HF to GGUF conversion
After training finished we convert this HF format into GGUF in order to run it using LMStudio.
# get github.com/ggml-org/llama.cpp.git
# initialize venv and install libraries
python convert_hf_to_gguf.py ../rt/model/checkpoint-x/ --outfile ../rt/model/checkpoint-x-gguf
However it is recommended only do this after test questions gives any good results. Otherwise it will be pointless.

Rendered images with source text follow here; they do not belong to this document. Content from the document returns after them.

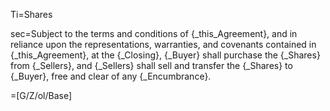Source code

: Ti=Shares

sec=Subject to the terms and conditions of {_this_Agreement}, and in reliance upon the representations, warranties, and covenants contained in {_this_Agreement}, at the {_Closing}, {_Buyer} shall purchase the {_Shares} from {_Sellers}, and {_Sellers} shall sell and transfer the {_Shares} to {_Buyer}, free and clear of any {_Encumbrance}.

=[G/Z/ol/Base]
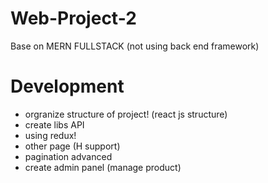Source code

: # Web-Project-2
Base on MERN FULLSTACK
(not using back end framework)


# Development
- orgranize structure of project! (react js structure)
- create libs API
- using redux!
- other page (H support)
- pagination advanced
- create admin panel (manage product)
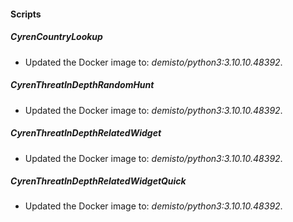 
#### Scripts
##### CyrenCountryLookup
- Updated the Docker image to: *demisto/python3:3.10.10.48392*.
##### CyrenThreatInDepthRandomHunt
- Updated the Docker image to: *demisto/python3:3.10.10.48392*.
##### CyrenThreatInDepthRelatedWidget
- Updated the Docker image to: *demisto/python3:3.10.10.48392*.
##### CyrenThreatInDepthRelatedWidgetQuick
- Updated the Docker image to: *demisto/python3:3.10.10.48392*.
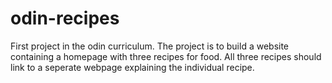 # odin-recipes
First project in the odin curriculum. The project is to build a website containing a homepage with three recipes for food. All three recipes should link to a seperate webpage explaining the individual recipe.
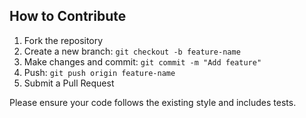 ## How to Contribute

1. Fork the repository
2. Create a new branch: `git checkout -b feature-name`
3. Make changes and commit: `git commit -m "Add feature"`
4. Push: `git push origin feature-name`
5. Submit a Pull Request

Please ensure your code follows the existing style and includes tests.
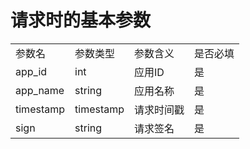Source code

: # 请求时的基本参数

<table>
    <tr>
        <td>参数名</td>
        <td>参数类型</td>
        <td>参数含义</td>
        <td>是否必填</td>
    </tr>
    <tr>
        <td>app_id</td>
        <td>int</td>
        <td>应用ID</td>
        <td>是</td>
    </tr>
    <tr>
        <td>app_name</td>
        <td>string</td>
        <td>应用名称</td>
        <td>是</td>
    </tr>  
    <tr>
        <td>timestamp</td>
        <td>timestamp</td>
        <td>请求时间戳</td>
        <td>是</td>
    </tr>
    <tr>
         <td>sign</td>
         <td>string</td>
         <td>请求签名</td>
         <td>是</td>
    </tr>  
</table>


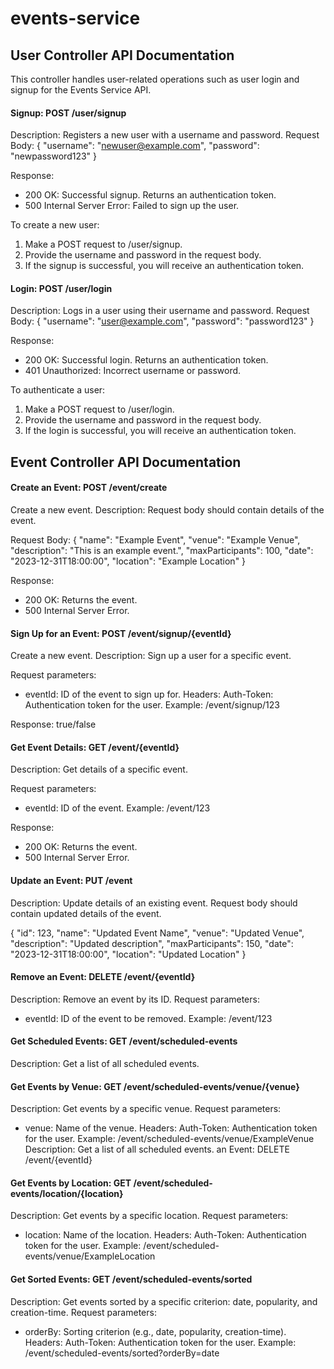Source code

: # events-service

## User Controller API Documentation


This controller handles user-related operations such as user login and signup for the Events Service API.

#### Signup: POST /user/signup

Description: Registers a new user with a username and password.
Request Body:
{
"username": "newuser@example.com",
"password": "newpassword123"
}

Response:
* 200 OK: Successful signup. Returns an authentication token.
* 500 Internal Server Error: Failed to sign up the user.

To create a new user:

1. Make a POST request to /user/signup.
2. Provide the username and password in the request body.
3. If the signup is successful, you will receive an authentication token.


#### Login: POST /user/login
Description: Logs in a user using their username and password.
Request Body:
{
"username": "user@example.com",
"password": "password123"
}

Response:
* 200 OK: Successful login. Returns an authentication token.
* 401 Unauthorized: Incorrect username or password.

To authenticate a user:
1. Make a POST request to /user/login.
2. Provide the username and password in the request body.
3. If the login is successful, you will receive an authentication token.

## Event Controller API Documentation

#### Create an Event: POST /event/create
Create a new event.
Description: Request body should contain details of the event.

Request Body:
{
"name": "Example Event",
"venue": "Example Venue",
"description": "This is an example event.",
"maxParticipants": 100,
"date": "2023-12-31T18:00:00",
"location": "Example Location"
}

Response:
* 200 OK: Returns the event.
* 500 Internal Server Error.


#### Sign Up for an Event: POST /event/signup/{eventId}
Create a new event.
Description: Sign up a user for a specific event.

Request parameters:
* eventId: ID of the event to sign up for.
Headers:
Auth-Token: Authentication token for the user.
Example: /event/signup/123

Response: true/false


#### Get Event Details: GET /event/{eventId}
Description: Get details of a specific event.

Request parameters:
* eventId: ID of the event.
Example: /event/123

Response: 
* 200 OK: Returns the event.
* 500 Internal Server Error.


#### Update an Event: PUT /event
Description: Update details of an existing event.
Request body should contain updated details of the event.

{
"id": 123,
"name": "Updated Event Name",
"venue": "Updated Venue",
"description": "Updated description",
"maxParticipants": 150,
"date": "2023-12-31T18:00:00",
"location": "Updated Location"
}


#### Remove an Event: DELETE /event/{eventId}
Description: Remove an event by its ID.
Request parameters:
* eventId: ID of the event to be removed.
Example: /event/123


#### Get Scheduled Events: GET /event/scheduled-events
Description: Get a list of all scheduled events.


#### Get Events by Venue: GET /event/scheduled-events/venue/{venue}
Description: Get events by a specific venue.
Request parameters:
* venue: Name of the venue.
Headers:
Auth-Token: Authentication token for the user.
Example: /event/scheduled-events/venue/ExampleVenue
Description: Get a list of all scheduled events. an Event: DELETE /event/{eventId}


#### Get Events by Location: GET /event/scheduled-events/location/{location}
Description: Get events by a specific location.
Request parameters:
* location: Name of the location.
Headers:
Auth-Token: Authentication token for the user.
Example: /event/scheduled-events/venue/ExampleLocation


#### Get Sorted Events: GET /event/scheduled-events/sorted
Description: Get events sorted by a specific criterion: date, popularity, and creation-time.
Request parameters:
* orderBy: Sorting criterion (e.g., date, popularity, creation-time).
Headers:
Auth-Token: Authentication token for the user.
Example: /event/scheduled-events/sorted?orderBy=date
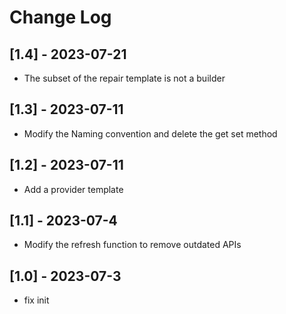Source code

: # Change Log

## [1.4] - 2023-07-21

- The subset of the repair template is not a builder

## [1.3] - 2023-07-11

- Modify the Naming convention and delete the get set method

## [1.2] - 2023-07-11

- Add a provider template

## [1.1] - 2023-07-4

- Modify the refresh function to remove outdated APIs

## [1.0] - 2023-07-3

- fix init


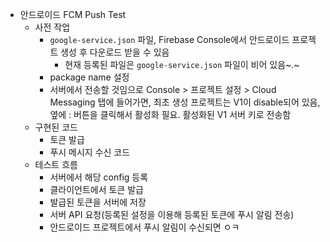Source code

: - 안드로이드 FCM Push Test
  - 사전 작업
    - `google-service.json` 파일, Firebase Console에서 안드로이드 프로젝트 생성 후 다운로드 받을 수 있음
      - 현재 등록된 파일은 `google-service.json` 파일이 비어 있음~.~ 
    - package name 설정
    - 서버에서 전송할 것임으로 Console > 프로젝트 설정 > Cloud Messaging 탭에 들어가면, 최초 생성 프로젝트는 V1이 disable되어 있음, 옆에 : 버튼을 클릭해서 활성화 필요. 활성화된 V1 서버 키로 전송함
  - 구현된 코드
    - 토큰 발급
    - 푸시 메시지 수신 코드
  - 테스트 흐름
    - 서버에서 해당 config 등록
    - 클라이언트에서 토큰 발급
    - 발급된 토큰을 서버에 저장
    - 서버 API 요청(등록된 설정을 이용해 등록된 토큰에 푸시 알림 전송)
    - 안드로이드 프로젝트에서 푸시 알림이 수신되면 ㅇㅋ
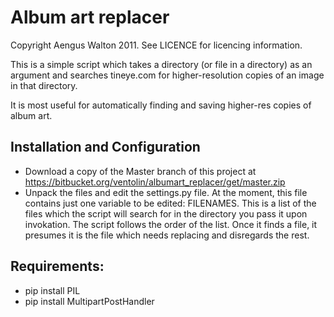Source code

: # Album art replacer
Copyright Aengus Walton 2011. See LICENCE for licencing information.

This is a simple script which takes a directory (or file in a directory) as an argument and 
searches tineye.com for higher-resolution copies of an image in that directory. 

It is most useful for automatically finding and saving higher-res copies of album art. 

## Installation and Configuration
* Download a copy of the Master branch of this project at https://bitbucket.org/ventolin/albumart_replacer/get/master.zip 
* Unpack the files and edit the settings.py file. At the moment, this file contains just one variable to be edited: FILENAMES.
This is a list of the files which the script will search for in the directory you pass it upon invokation. 
The script follows the order of the list. Once it finds a file, it presumes it is the file which needs replacing and disregards the rest.

## Requirements:
* pip install PIL
* pip install MultipartPostHandler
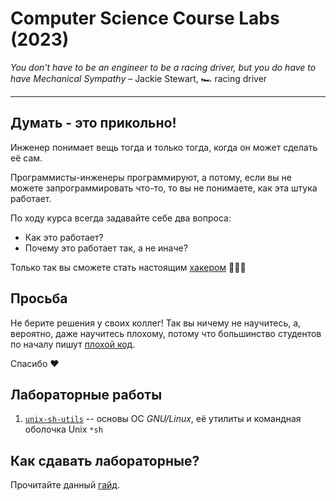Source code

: # Computer Science Course Labs (2023)

_You don't have to be an engineer to be a racing driver, but you do have to have Mechanical Sympathy_ – Jackie Stewart, 🏎️ racing driver

---

## Думать - это прикольно!
Инженер понимает вещь тогда и только тогда, когда он может сделать её сам.

Программисты-инженеры программируют, а потому, если вы не можете запрограммировать что-то, то вы не понимаете, как эта штука работает.

По ходу курса всегда задавайте себе два вопроса:
- Как это работает?
- Почему это работает так, а не иначе?

Только так вы сможете стать настоящим [хакером](https://en.wikipedia.org/wiki/Hacker) 👨🏻‍💻

## Просьба

Не берите решения у своих коллег! Так вы ничему не научитесь, а, вероятно, даже научитесь плохому, потому что большинство студентов по началу пишут [плохой код](https://lvivity.com/how-to-write-good-code).

Спасибо ❤️

## Лабораторные работы
1. [`unix-sh-utils`](01-unix-sh-utils) -- основы ОС _GNU/Linux_, её утилиты и командная оболочка Unix `*sh`

## Как сдавать лабораторные?
Прочитайте данный [гайд](https://github.com/vladeemerr/2023-102B-labs/wiki/%D0%9A%D0%B0%D0%BA-%D1%81%D0%B4%D0%B0%D0%B2%D0%B0%D1%82%D1%8C-%D0%B7%D0%B0%D0%B4%D0%B0%D1%87%D0%B8).
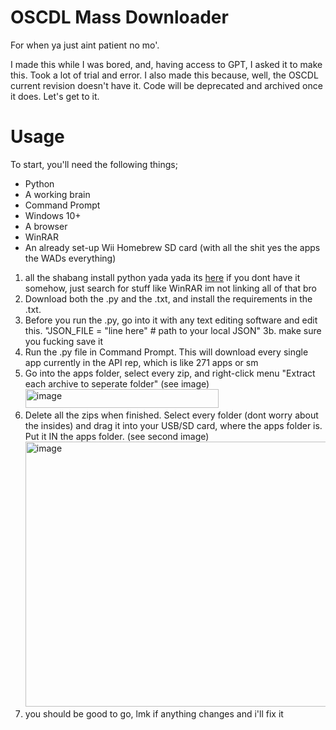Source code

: # OSCDL Mass Downloader
For when ya just aint patient no mo'.

I made this while I was bored, and, having access to GPT, I asked it to make this. Took a lot of trial and error.
I also made this because, well, the OSCDL current revision doesn't have it. Code will be deprecated and archived once it does. 
Let's get to it.

# Usage 
To start, you'll need the following things;
* Python
* A working brain
* Command Prompt
* Windows 10+
* A browser
* WinRAR
* An already set-up Wii Homebrew SD card (with all the shit yes the apps the WADs everything)
1. all the shabang install python yada yada its [here](https://www.python.org/downloads/) if you dont have it somehow, just search for stuff like WinRAR im not linking all of that bro
2. Download both the .py and the .txt, and install the requirements in the .txt.
3. Before you run the .py, go into it with any text editing software and edit this.
"JSON_FILE = "line here"  # path to your local JSON"
3b. make sure you fucking save it
4. Run the .py file in Command Prompt. This will download every single app currently in the API rep, which is like 271 apps or sm
5. Go into the apps folder, select every zip, and right-click menu "Extract each archive to seperate folder" (see image)
   <img width="309" height="30" alt="image" src="https://github.com/user-attachments/assets/ea4e364d-ecae-4f38-8585-c9dbe63ad85b" />
6. Delete all the zips when finished. Select every folder (dont worry about the insides) and drag it into your USB/SD card, where the apps folder is. Put it IN the apps folder. (see second image)
   <img width="661" height="424" alt="image" src="https://github.com/user-attachments/assets/ff7a8bee-a2c8-4a8f-af53-ba1a0296ba0f" />
7. you should be good to go, lmk if anything changes and i'll fix it
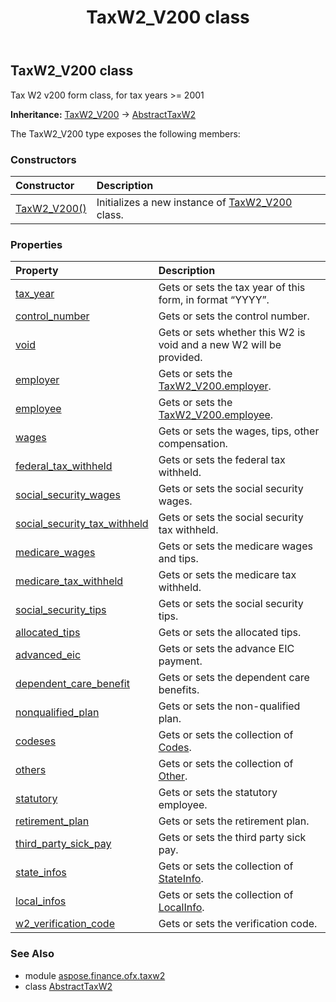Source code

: ﻿---
title: TaxW2_V200 class
second_title: Aspose.Finance for Python via .NET API References
description: 
type: docs
weight: 130
url: /python-net/aspose.finance.ofx.taxw2/taxw2_v200/
is_root: false
---

## TaxW2_V200 class

Tax W2 v200 form class, for tax years >= 2001



**Inheritance:** [TaxW2_V200](/finance/python-net/aspose.finance.ofx.taxw2/taxw2_v200) → 
[AbstractTaxW2](/finance/python-net/aspose.finance.ofx.taxw2/abstracttaxw2)



The TaxW2_V200 type exposes the following members:

### Constructors
| Constructor | Description |
| :- | :- |
| [TaxW2_V200()](/finance/python-net/aspose.finance.ofx.taxw2/taxw2_v200/__init__/#) | Initializes a new instance of [TaxW2_V200](/finance/python-net/aspose.finance.ofx.taxw2/taxw2_v200) class. |


### Properties
| Property | Description |
| :- | :- |
| [tax_year](/finance/python-net/aspose.finance.ofx.taxw2/taxw2_v200/tax_year) | Gets or sets the tax year of this form, in format “YYYY”. |
| [control_number](/finance/python-net/aspose.finance.ofx.taxw2/taxw2_v200/control_number) | Gets or sets the control number. |
| [void](/finance/python-net/aspose.finance.ofx.taxw2/taxw2_v200/void) | Gets or sets whether this W2 is void and a new W2 will be provided. |
| [employer](/finance/python-net/aspose.finance.ofx.taxw2/taxw2_v200/employer) | Gets or sets the [TaxW2_V200.employer](/finance/python-net/aspose.finance.ofx.taxw2/taxw2_v200#employer). |
| [employee](/finance/python-net/aspose.finance.ofx.taxw2/taxw2_v200/employee) | Gets or sets the [TaxW2_V200.employee](/finance/python-net/aspose.finance.ofx.taxw2/taxw2_v200#employee). |
| [wages](/finance/python-net/aspose.finance.ofx.taxw2/taxw2_v200/wages) | Gets or sets the wages, tips, other compensation. |
| [federal_tax_withheld](/finance/python-net/aspose.finance.ofx.taxw2/taxw2_v200/federal_tax_withheld) | Gets or sets the federal tax withheld. |
| [social_security_wages](/finance/python-net/aspose.finance.ofx.taxw2/taxw2_v200/social_security_wages) | Gets or sets the social security wages. |
| [social_security_tax_withheld](/finance/python-net/aspose.finance.ofx.taxw2/taxw2_v200/social_security_tax_withheld) | Gets or sets the social security tax withheld. |
| [medicare_wages](/finance/python-net/aspose.finance.ofx.taxw2/taxw2_v200/medicare_wages) | Gets or sets the medicare wages and tips. |
| [medicare_tax_withheld](/finance/python-net/aspose.finance.ofx.taxw2/taxw2_v200/medicare_tax_withheld) | Gets or sets the medicare tax withheld. |
| [social_security_tips](/finance/python-net/aspose.finance.ofx.taxw2/taxw2_v200/social_security_tips) | Gets or sets the social security tips. |
| [allocated_tips](/finance/python-net/aspose.finance.ofx.taxw2/taxw2_v200/allocated_tips) | Gets or sets the allocated tips. |
| [advanced_eic](/finance/python-net/aspose.finance.ofx.taxw2/taxw2_v200/advanced_eic) | Gets or sets the advance EIC payment. |
| [dependent_care_benefit](/finance/python-net/aspose.finance.ofx.taxw2/taxw2_v200/dependent_care_benefit) | Gets or sets the dependent care benefits. |
| [nonqualified_plan](/finance/python-net/aspose.finance.ofx.taxw2/taxw2_v200/nonqualified_plan) | Gets or sets the non-qualified plan. |
| [codeses](/finance/python-net/aspose.finance.ofx.taxw2/taxw2_v200/codeses) | Gets or sets the collection of [Codes](/finance/python-net/aspose.finance.ofx.taxw2/codes). |
| [others](/finance/python-net/aspose.finance.ofx.taxw2/taxw2_v200/others) | Gets or sets the collection of [Other](/finance/python-net/aspose.finance.ofx.taxw2/other). |
| [statutory](/finance/python-net/aspose.finance.ofx.taxw2/taxw2_v200/statutory) | Gets or sets the statutory employee. |
| [retirement_plan](/finance/python-net/aspose.finance.ofx.taxw2/taxw2_v200/retirement_plan) | Gets or sets the retirement plan. |
| [third_party_sick_pay](/finance/python-net/aspose.finance.ofx.taxw2/taxw2_v200/third_party_sick_pay) | Gets or sets the third party sick pay. |
| [state_infos](/finance/python-net/aspose.finance.ofx.taxw2/taxw2_v200/state_infos) | Gets or sets the collection of [StateInfo](/finance/python-net/aspose.finance.ofx.taxw2/stateinfo). |
| [local_infos](/finance/python-net/aspose.finance.ofx.taxw2/taxw2_v200/local_infos) | Gets or sets the collection of [LocalInfo](/finance/python-net/aspose.finance.ofx.taxw2/localinfo). |
| [w2_verification_code](/finance/python-net/aspose.finance.ofx.taxw2/taxw2_v200/w2_verification_code) | Gets or sets the verification code. |


### See Also

* module [aspose.finance.ofx.taxw2](../)
* class [AbstractTaxW2](/finance/python-net/aspose.finance.ofx.taxw2/abstracttaxw2)
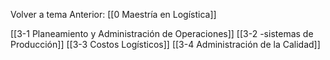 Volver a tema Anterior: [[0 Maestría en Logística]]


[[3-1 Planeamiento y Administración de Operaciones]]
[[3-2 -sistemas de Producción]]
[[3-3 Costos Logísticos]]
[[3-4 Administración de la Calidad]]
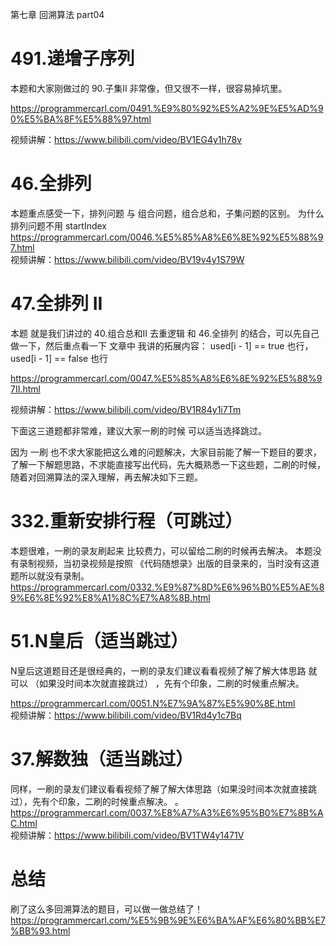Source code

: 第七章 回溯算法 part04

 
# 491.递增子序列 

本题和大家刚做过的 90.子集II 非常像，但又很不一样，很容易掉坑里。 

https://programmercarl.com/0491.%E9%80%92%E5%A2%9E%E5%AD%90%E5%BA%8F%E5%88%97.html 

视频讲解：https://www.bilibili.com/video/BV1EG4y1h78v  

# 46.全排列 
本题重点感受一下，排列问题 与 组合问题，组合总和，子集问题的区别。 为什么排列问题不用 startIndex 
https://programmercarl.com/0046.%E5%85%A8%E6%8E%92%E5%88%97.html   
视频讲解：https://www.bilibili.com/video/BV19v4y1S79W   

# 47.全排列 II 
本题 就是我们讲过的 40.组合总和II 去重逻辑 和 46.全排列 的结合，可以先自己做一下，然后重点看一下 文章中 我讲的拓展内容： used[i - 1] == true 也行，used[i - 1] == false 也行 

https://programmercarl.com/0047.%E5%85%A8%E6%8E%92%E5%88%97II.html     
 
视频讲解：https://www.bilibili.com/video/BV1R84y1i7Tm

下面这三道题都非常难，建议大家一刷的时候 可以适当选择跳过。 

因为 一刷 也不求大家能把这么难的问题解决，大家目前能了解一下题目的要求，了解一下解题思路，不求能直接写出代码，先大概熟悉一下这些题，二刷的时候，随着对回溯算法的深入理解，再去解决如下三题。 


# 332.重新安排行程（可跳过） 
本题很难，一刷的录友刷起来 比较费力，可以留给二刷的时候再去解决。
本题没有录制视频，当初录视频是按照 《代码随想录》出版的目录来的，当时没有这道题所以就没有录制。
https://programmercarl.com/0332.%E9%87%8D%E6%96%B0%E5%AE%89%E6%8E%92%E8%A1%8C%E7%A8%8B.html  

# 51.N皇后（适当跳过） 
N皇后这道题目还是很经典的，一刷的录友们建议看看视频了解了解大体思路 就可以 （如果没时间本次就直接跳过） ，先有个印象，二刷的时候重点解决。  

https://programmercarl.com/0051.N%E7%9A%87%E5%90%8E.html   
视频讲解：https://www.bilibili.com/video/BV1Rd4y1c7Bq 

# 37.解数独（适当跳过）  
同样，一刷的录友们建议看看视频了解了解大体思路（如果没时间本次就直接跳过），先有个印象，二刷的时候重点解决。 
。
https://programmercarl.com/0037.%E8%A7%A3%E6%95%B0%E7%8B%AC.html   
视频讲解：https://www.bilibili.com/video/BV1TW4y1471V

# 总结  
刷了这么多回溯算法的题目，可以做一做总结了！
https://programmercarl.com/%E5%9B%9E%E6%BA%AF%E6%80%BB%E7%BB%93.html 



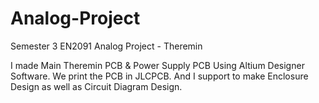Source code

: # Analog-Project
Semester 3 EN2091 Analog Project - Theremin


I made Main Theremin PCB & Power Supply PCB Using Altium Designer Software. We print the PCB in JLCPCB. And I support to make Enclosure Design as well as Circuit Diagram Design.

Running a training session
During the training session we may observe:
{'loss': 26.942, 'grad_norm': 204.8477783203125, 'learning_rate': 1.923076923076923e-05, 'epoch': 0.16}
{'loss': 17.2971, 'grad_norm': 62.03092956542969, 'learning_rate': 3.846153846153846e-05, 'epoch': 0.31}
{'loss': 16.1831, 'grad_norm': 55.732086181640625, 'learning_rate': 4.99613632163459e-05, 'epoch': 0.47}
{'loss': 15.3985, 'grad_norm': 52.239620208740234, 'learning_rate': 4.952806974561518e-05, 'epoch': 0.63}
{'loss': 14.6101, 'grad_norm': 47.203189849853516, 'learning_rate': 4.862157403595598e-05, 'epoch': 0.79}
20% | 50/252 [10:00<28:39, 8.51s/it]
{'eval_loss': 1.1458975076675415, 'eval_runtime': 10.0881, 'eval_samples_per_second': 16.852, 'eval_steps_per_second': 2.181, 'epoch': 0.79}
{'loss': 13.5673, 'grad_norm': 40.04380416870117, 'learning_rate': 4.7259364450857096e-05, 'epoch': 0.94}
{'loss': 10.3291, 'grad_norm': 40.06776428222656, 'learning_rate': 4.5467721110696685e-05, 'epoch': 1.11}
{'loss': 8.4045, 'grad_norm': 33.435096740722656, 'learning_rate': 4.3281208889462715e-05, 'epoch': 1.27}
{'loss': 8.2388, 'grad_norm': 40.08720779418945, 'learning_rate': 4.0742010579737855e-05, 'epoch': 1.42}
{'loss': 8.0016, 'grad_norm': 34.05099105834961, 'learning_rate': 3.7899113090712526e-05, 'epoch': 1.58}
40% | 100/252 [18:07<21:10, 8.36s/it]
{'eval_loss': 1.0009825229644775, 'eval_runtime': 27.7629, 'eval_samples_per_second': 6.123, 'eval_steps_per_second': 0.792, 'epoch': 1.58}
{'loss': 7.9294, 'grad_norm': 36.029380798339844, 'learning_rate': 3.4807362379317025e-05, 'epoch': 1.74}
{'loss': 7.7119, 'grad_norm': 33.554954528808594, 'learning_rate': 3.1526405346999946e-05, 'epoch': 1.9}
50% | 126/252 [24:58<19:44, 9.40s/it]
{'loss': 6.2079, 'grad_norm': 26.597759246826172, 'learning_rate': 2.8119539115370218e-05, 'epoch': 2.06}
{'loss': 3.6895, 'grad_norm': 36.123207092285156, 'learning_rate': 2.4652489880792128e-05, 'epoch': 2.22}
{'loss': 3.7563, 'grad_norm': 24.915979385375977, 'learning_rate': 2.1192144906604876e-05, 'epoch': 2.38}
60% | 150/252 [31:57<24:00, 14.12s/it]
...
On my Mac Studio M2 Ultra with 64GB of RAM it takes from 55 up to 60GB or memory to run a training session:

Not sure if it just fit or shinks down a little bit just to fit exactly within mu memory limits.
Finally:
{'eval_loss': 1.0670475959777832, 'eval_runtime': 31.049, 'eval_samples_per_second': 5.475, 'eval_steps_per_second': 0.709, 'epoch': 3.96}
{'train_runtime': 4371.782, 'train_samples_per_second': 1.398, 'train_steps_per_second': 0.058, 'train_loss': 7.671164320574866, 'epoch': 3.99}
Conversion
If after test questions we would decide that current weights are capable then we can conver HF format into GGUF two checkpoints, checkpoint-200 and checkpoint-252 as well as some other files like vocab and tokenizer:
added_tokens.json
checkpoint-200
checkpoint-252
merges.txt
runs
special_tokens_map.json
tokenizer.json
tokenizer_config.json
vocab.json
Single checkpoint:

We need to copy tokenizer from base model path into checkpoint path:
cp tokenizer.json checkpoint-252
and then run conversion:
python convert_hf_to_gguf.py ../rt/model/checkpoint-252 --outfile ../rt/model/checkpoint-252-gguf
Judge the quality yourself, especially comparing to LORA trainings. In my personal opinion full fine-tuning requires much higher level of expertise than just training a subset of full model.